After briefing was complete, RELCO asked the Court to deny enforcement based on the D.C. Circuit’s decision striking down the President’s January 2012 recess appointments to the Board, see Noel Canning v. NLRB, 705 F.3d 490 (D.C. Cir. 2013), cert. granted, 81 U.S.L.W. 3695 (U.S. June 24, 2013) (No. 12-1281).  Although RELCO had never contested the appointments at any prior stage of the proceedings, it claimed that the challenge went to the Court’s subject matter jurisdiction.  After supplemental briefing, the Court “decline[d] to attach the ‘drastic consequences’ of terming a recess appointments clause challenge to be ‘jurisdictional’ when it appears loosely analogous to claims which the Supreme Court has already decisively declared to be nonjurisdictional.”  Slip op. at 45 (citing Gonzales v. Thaler, 132 S. Ct. 641 (2012); Freytag v. Commissioner, 501 U.S. 868 (1990)).  Then, the Court declined to exercise its discretion to hear RELCO’s appointments complaint, explaining that “[a]ll of the facts and legal arguments necessary to make an appointments clause challenge were available to RELCO when its case was heard by the Board.”  Slip op. at 48.  And, finally, the Court concluded that RELCO failed to demonstrate extraordinary circumstances, as defined in Section 10(e) of the Act, that would excuse the initial failure to raise the issue with the Board.  There was neither a new fact or development justifying RELCO’s decision against making the challenge earlier, nor did the Board travel outside its orbit of authority given settled law from three circuits upholding the president’s power to make intrasession recess appointments.  As the Court held, “[t]he fact that RELCO initially decided not to pursue this argument . . . is a strategic decision whose consequences it must accept.”  Slip op. at 48.

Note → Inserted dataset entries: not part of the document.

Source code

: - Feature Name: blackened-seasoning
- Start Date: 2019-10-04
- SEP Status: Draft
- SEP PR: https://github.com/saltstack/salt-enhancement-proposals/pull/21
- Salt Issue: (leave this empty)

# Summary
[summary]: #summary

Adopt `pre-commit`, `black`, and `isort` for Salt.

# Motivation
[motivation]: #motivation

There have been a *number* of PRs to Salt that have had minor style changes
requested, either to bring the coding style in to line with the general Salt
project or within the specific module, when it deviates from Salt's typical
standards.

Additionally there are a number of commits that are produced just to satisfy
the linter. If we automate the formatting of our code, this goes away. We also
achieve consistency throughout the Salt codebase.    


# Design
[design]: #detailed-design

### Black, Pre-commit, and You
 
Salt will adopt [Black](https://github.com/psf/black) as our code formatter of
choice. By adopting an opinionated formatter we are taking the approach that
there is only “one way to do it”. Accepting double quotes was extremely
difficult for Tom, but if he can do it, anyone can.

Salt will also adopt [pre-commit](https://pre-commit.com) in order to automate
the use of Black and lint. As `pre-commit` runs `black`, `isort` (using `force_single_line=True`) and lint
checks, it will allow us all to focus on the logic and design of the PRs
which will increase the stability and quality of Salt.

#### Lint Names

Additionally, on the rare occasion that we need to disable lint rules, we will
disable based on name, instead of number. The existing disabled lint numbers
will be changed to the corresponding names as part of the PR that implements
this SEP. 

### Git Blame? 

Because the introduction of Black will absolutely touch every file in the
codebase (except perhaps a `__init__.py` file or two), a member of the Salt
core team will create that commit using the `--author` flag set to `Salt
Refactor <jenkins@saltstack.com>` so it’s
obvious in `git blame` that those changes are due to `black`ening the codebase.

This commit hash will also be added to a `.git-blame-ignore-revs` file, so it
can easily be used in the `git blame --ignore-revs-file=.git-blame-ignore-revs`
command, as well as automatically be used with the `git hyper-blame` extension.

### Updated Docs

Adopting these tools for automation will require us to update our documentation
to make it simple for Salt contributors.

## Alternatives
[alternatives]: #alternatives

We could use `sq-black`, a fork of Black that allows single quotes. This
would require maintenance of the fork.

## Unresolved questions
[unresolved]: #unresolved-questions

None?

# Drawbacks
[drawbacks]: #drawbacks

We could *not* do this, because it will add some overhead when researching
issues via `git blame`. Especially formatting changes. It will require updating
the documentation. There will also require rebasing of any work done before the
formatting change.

Judge Smith dissented.  Although he agreed that RELCO’s recess appointment challenge was non-jurisdictional, he would have reached it anyway and joined the D.C. Circuit in finding the January 2012 recess appointments unconstitutional.

The Court’s opinion is available here.

 ***

Administrative Law Judge Decisions

Cellular Sales of Missouri, LLC (14-CA-094714; JD-57-13) Pittsburg, MI.  Administrative Law Judge Christine E. Dibble issued her decision on August 19, 2013.  Charge filed by an individual.

JP Morgan Chase & Co. and Chase Investment Services Corp., now doing business as JP Morgan Securities, LLC, Joint Employers, and JP Morgan Chase & Co., and JP Morgan Chase Bank, N.A., Joint Employers (02-CA-088471, 098118; JD(NY)-40-13) New York, NY.  Administrative Law Judge Steven Fish issued his decision on August 21, 2013.  Charges filed by individuals.

Road Sprinkler Fitters Local Union No. 669 (Firetrol Protection Systems, Inc.) (27-CC-091349; JD(SF)-39-13) Denver, CO.  Administrative Law Judge Mary Miller Cracraft issued her decision on August 22, 2013.  Charge filed by Firetrol Protection Systems, Inc.